Now, let's substitute in the given values and calculate:
ΔS° = [S°(C2H5I(l))] - [0 J/mol/K + 206 J/mol/K]
ΔS° = S°(C2H5I(l)) - 206 J/mol/K
Since the value of ΔS° for the reaction is -213.0 J K-1:
-213.0 J/K = S°(C2H5I(l)) - 206 J/mol/K
Rearranging the equation to solve for S°(C2H5I(l)):
S°(C2H5I(l)) = -213.0 J/K + 206 J/mol/K
S°(C2H5I(l)) = -7.0 J/mol/K
Therefore, the standard entropy (S°) for the product C2H5I(l) in the given reaction is -7.0 J/mol/K.

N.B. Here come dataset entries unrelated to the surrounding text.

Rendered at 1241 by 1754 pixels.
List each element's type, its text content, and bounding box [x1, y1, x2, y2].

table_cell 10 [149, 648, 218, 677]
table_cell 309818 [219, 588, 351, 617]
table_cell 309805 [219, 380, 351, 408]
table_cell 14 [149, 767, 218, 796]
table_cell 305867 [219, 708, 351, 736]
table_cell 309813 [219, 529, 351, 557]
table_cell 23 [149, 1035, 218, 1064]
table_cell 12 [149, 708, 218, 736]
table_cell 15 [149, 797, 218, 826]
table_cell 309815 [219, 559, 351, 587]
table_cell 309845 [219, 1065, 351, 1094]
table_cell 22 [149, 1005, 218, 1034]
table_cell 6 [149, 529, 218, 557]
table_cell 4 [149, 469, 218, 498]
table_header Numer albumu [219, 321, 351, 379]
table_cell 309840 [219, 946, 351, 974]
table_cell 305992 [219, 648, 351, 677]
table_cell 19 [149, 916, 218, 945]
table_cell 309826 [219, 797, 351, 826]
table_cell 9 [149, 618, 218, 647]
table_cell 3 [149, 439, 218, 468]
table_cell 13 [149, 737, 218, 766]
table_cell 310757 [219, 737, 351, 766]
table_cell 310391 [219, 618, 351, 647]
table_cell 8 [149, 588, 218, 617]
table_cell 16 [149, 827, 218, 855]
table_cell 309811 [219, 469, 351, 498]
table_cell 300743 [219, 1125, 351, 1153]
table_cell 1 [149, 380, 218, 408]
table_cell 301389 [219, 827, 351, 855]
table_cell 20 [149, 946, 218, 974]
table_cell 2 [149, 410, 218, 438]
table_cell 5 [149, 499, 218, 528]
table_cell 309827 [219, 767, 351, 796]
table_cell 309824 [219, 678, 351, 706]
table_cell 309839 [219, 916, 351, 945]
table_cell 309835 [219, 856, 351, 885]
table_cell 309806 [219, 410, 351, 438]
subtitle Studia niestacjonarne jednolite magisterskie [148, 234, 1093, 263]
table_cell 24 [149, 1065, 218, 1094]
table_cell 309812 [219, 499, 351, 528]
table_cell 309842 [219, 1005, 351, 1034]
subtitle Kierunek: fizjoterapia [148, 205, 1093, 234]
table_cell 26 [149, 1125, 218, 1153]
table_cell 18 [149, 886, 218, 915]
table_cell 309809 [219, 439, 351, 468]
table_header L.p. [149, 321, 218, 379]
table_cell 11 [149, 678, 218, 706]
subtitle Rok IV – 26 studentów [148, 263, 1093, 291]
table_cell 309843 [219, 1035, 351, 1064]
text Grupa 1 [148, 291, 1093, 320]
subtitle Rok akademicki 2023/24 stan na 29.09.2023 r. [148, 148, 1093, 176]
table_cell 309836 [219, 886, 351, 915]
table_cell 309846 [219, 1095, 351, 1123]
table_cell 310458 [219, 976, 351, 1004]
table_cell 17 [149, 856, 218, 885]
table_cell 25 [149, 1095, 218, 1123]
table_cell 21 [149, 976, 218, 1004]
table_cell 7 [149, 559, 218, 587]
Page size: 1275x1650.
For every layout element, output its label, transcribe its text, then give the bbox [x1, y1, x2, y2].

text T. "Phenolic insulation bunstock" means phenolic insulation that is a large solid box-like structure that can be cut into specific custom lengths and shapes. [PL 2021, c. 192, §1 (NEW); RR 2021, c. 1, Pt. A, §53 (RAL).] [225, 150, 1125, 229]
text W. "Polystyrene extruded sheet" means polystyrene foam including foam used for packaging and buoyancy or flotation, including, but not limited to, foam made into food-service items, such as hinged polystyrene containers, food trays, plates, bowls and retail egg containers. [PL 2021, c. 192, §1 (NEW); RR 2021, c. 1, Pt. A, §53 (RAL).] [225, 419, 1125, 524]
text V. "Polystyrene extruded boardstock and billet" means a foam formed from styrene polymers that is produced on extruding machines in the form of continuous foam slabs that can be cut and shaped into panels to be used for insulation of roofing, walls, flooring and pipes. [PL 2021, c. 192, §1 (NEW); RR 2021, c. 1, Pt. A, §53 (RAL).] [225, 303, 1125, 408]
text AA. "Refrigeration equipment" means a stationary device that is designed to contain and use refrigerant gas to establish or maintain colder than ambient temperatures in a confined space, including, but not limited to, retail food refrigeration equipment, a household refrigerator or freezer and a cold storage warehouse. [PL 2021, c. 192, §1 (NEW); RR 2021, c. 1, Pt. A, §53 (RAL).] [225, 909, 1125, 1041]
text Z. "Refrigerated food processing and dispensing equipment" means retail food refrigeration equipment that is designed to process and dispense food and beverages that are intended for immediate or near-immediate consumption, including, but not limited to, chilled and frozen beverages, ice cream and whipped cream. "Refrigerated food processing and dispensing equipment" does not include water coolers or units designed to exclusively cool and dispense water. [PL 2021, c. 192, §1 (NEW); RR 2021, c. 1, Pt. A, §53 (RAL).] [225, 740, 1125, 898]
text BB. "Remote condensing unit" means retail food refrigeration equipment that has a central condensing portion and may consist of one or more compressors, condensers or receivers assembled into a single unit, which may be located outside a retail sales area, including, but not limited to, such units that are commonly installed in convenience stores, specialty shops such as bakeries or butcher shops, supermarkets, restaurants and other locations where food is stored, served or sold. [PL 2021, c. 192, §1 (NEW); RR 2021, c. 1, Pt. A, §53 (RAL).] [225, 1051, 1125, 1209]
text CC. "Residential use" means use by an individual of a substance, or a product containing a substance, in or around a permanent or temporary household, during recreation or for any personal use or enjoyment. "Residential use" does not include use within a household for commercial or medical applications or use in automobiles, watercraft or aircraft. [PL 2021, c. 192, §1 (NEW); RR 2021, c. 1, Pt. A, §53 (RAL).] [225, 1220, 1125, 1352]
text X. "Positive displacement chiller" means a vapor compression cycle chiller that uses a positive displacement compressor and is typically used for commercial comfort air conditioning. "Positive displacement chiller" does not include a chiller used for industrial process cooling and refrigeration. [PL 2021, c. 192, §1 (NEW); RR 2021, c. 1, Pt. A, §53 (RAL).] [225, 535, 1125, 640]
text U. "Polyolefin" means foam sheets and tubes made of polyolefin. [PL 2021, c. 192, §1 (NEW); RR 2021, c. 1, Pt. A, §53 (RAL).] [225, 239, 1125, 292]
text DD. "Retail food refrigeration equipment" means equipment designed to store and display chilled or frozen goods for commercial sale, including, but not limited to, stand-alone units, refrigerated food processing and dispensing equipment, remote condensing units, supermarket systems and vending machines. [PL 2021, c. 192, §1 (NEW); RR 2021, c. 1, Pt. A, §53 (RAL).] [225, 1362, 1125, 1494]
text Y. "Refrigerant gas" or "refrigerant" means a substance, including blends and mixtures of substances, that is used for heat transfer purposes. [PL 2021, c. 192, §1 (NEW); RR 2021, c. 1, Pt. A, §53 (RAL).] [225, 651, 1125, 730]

To calculate the standard entropy change (ΔS°) for the reaction product, you need to use the standard entropy values of the reactants and products.
The equation you provided is:
C2H4(g) + HI(g) → C2H5I(l)
First, let's calculate the standard entropy change for the reaction using the given ΔS° value:
ΔS° = -213.0 J K^-1
Now, you need to find the standard entropies of the reactants and the products:
S°(C2H4(g)) = ? (unknown)
S°(HI(g)) = 206 J/mol/K
S°(C2H5I(l)) = ? (unknown)
Since the reactants are in the gas phase and the product is in the liquid phase, we need to account for the difference in physical states. We can use the standard molar entropy of vaporization (ΔS°vap) to calculate the entropy change due to the change in physical state.
ΔS°vap = S°(C2H5I(l)) - S°(HI(g))
To find the value of ΔS°vap, we need to look up the standard molar entropy of vaporization for C2H5I(l). However, if that value is not provided, we will not be able to accurately calculate the standard entropy change for the reaction product.
Once you have the value for ΔS°vap, you can substitute it into the equation below to calculate S° for the reaction product:
ΔS° = S°(C2H5I(l)) - S°(HI(g)) - ΔS°vap
If ΔS°vap is not provided, you would need to make additional assumptions or approximations to determine the standard entropy change for the reaction product.